§ Instructions for the task: Could you copy the listing below line for line, leaving out the pictures?
** Provided data follows **
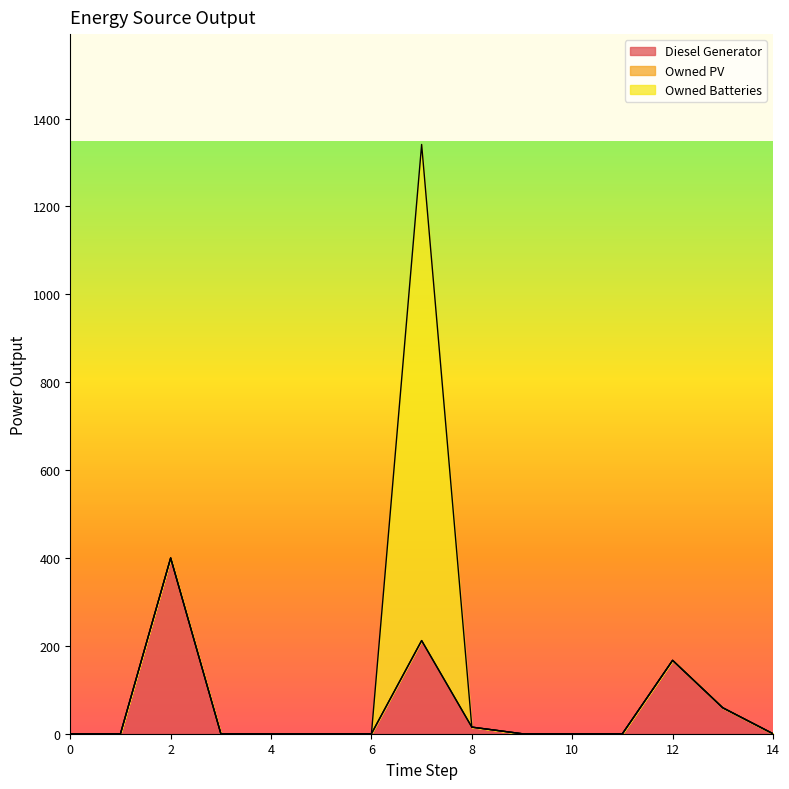

Rank the series by their maximum value, from highest to lowest.

Owned Batteries, Diesel Generator, Owned PV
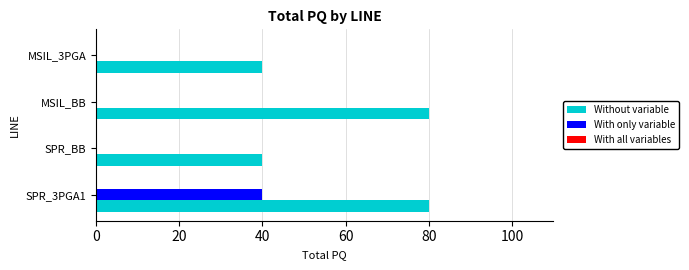

The Without variable series shows 19 at MSIL_BB. True or false?

False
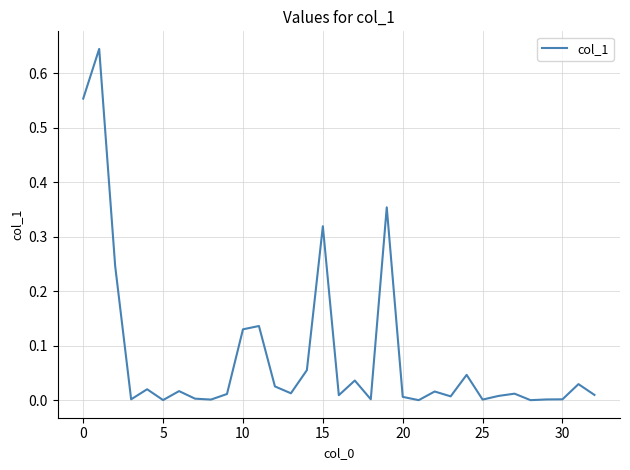

Does the chart have visible grid lines?

Yes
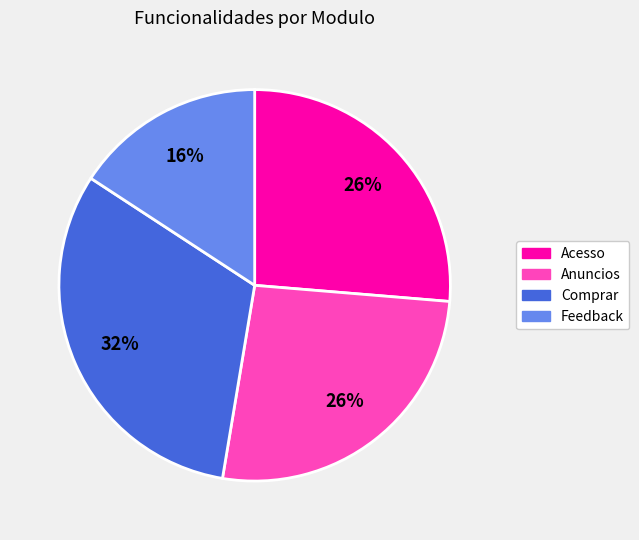

What percentage is the Anuncios slice, to the nearest percent?

26%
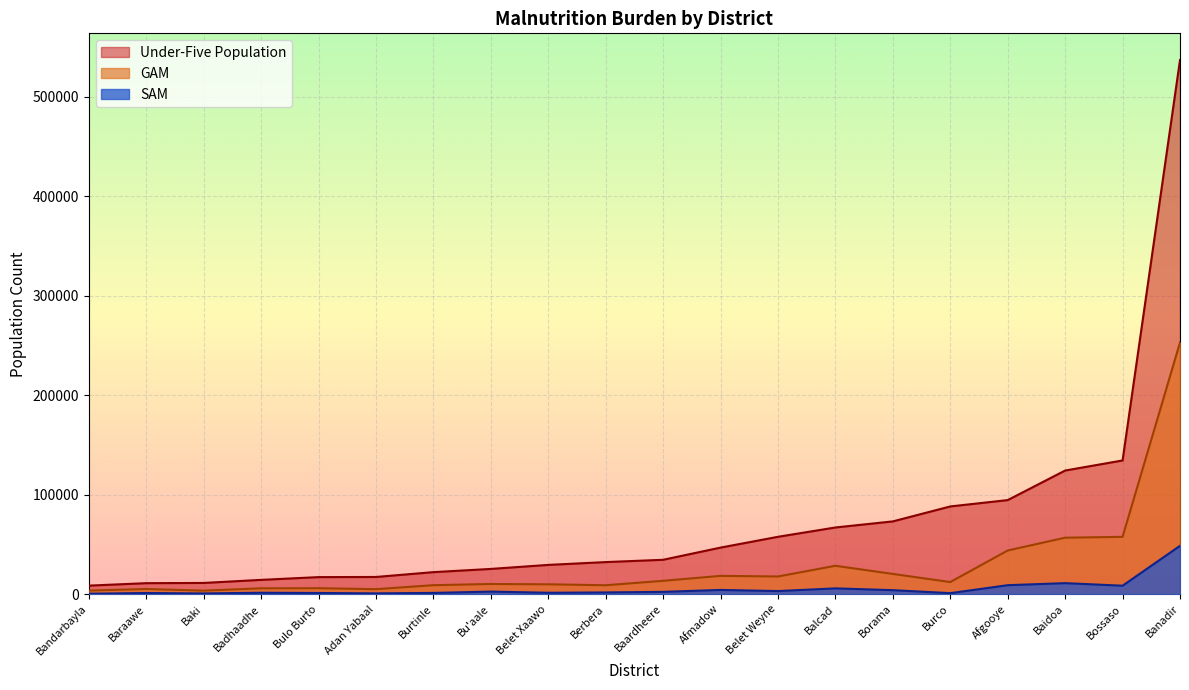

True or false: SAM has a value of 78417 at Banadir.

False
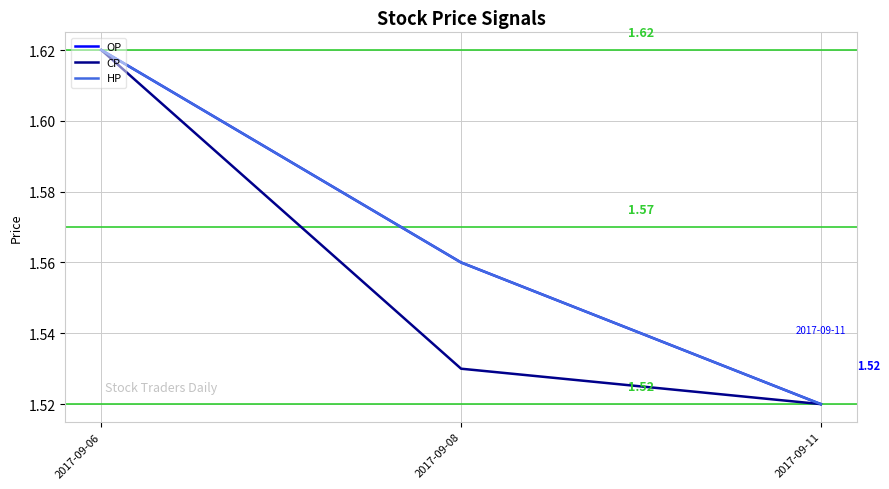

Reading left to right, what are all the values shown in this chart?

OP: 1.6	1.6	1.5
CP: 1.6	1.5	1.5
HP: 1.6	1.6	1.5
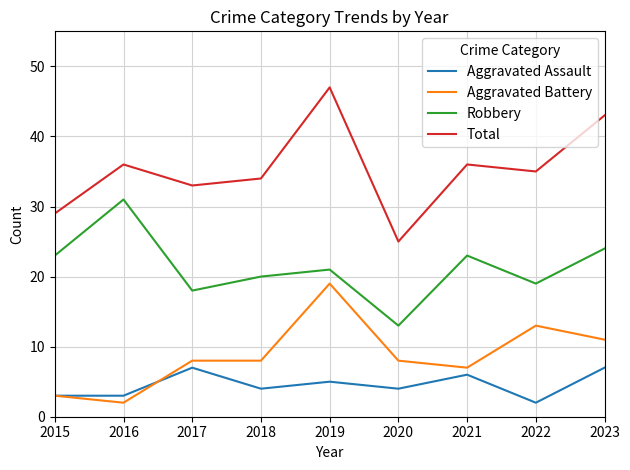

List the series in order of their peak value, lowest first.

Aggravated Assault, Aggravated Battery, Robbery, Total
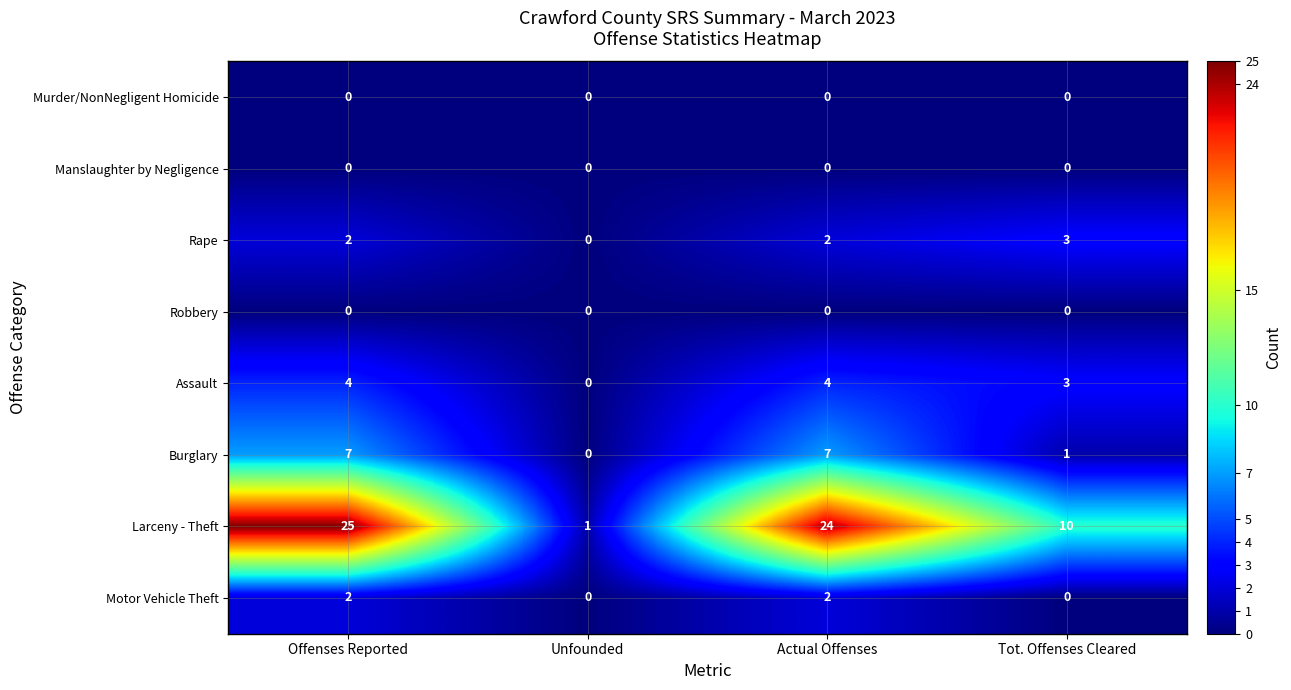

What is the approximate value of Assault at Tot. Offenses Cleared?

3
** End of Provided data **
§ Output:
Rank the series by their maximum value, from highest to lowest.

Owned Batteries, Diesel Generator, Owned PV

The Without variable series shows 19 at MSIL_BB. True or false?

False

Does the chart have visible grid lines?

Yes

What percentage is the Anuncios slice, to the nearest percent?

26%

True or false: SAM has a value of 78417 at Banadir.

False

Reading left to right, what are all the values shown in this chart?

OP: 1.6	1.6	1.5
CP: 1.6	1.5	1.5
HP: 1.6	1.6	1.5

List the series in order of their peak value, lowest first.

Aggravated Assault, Aggravated Battery, Robbery, Total

What is the approximate value of Assault at Tot. Offenses Cleared?

3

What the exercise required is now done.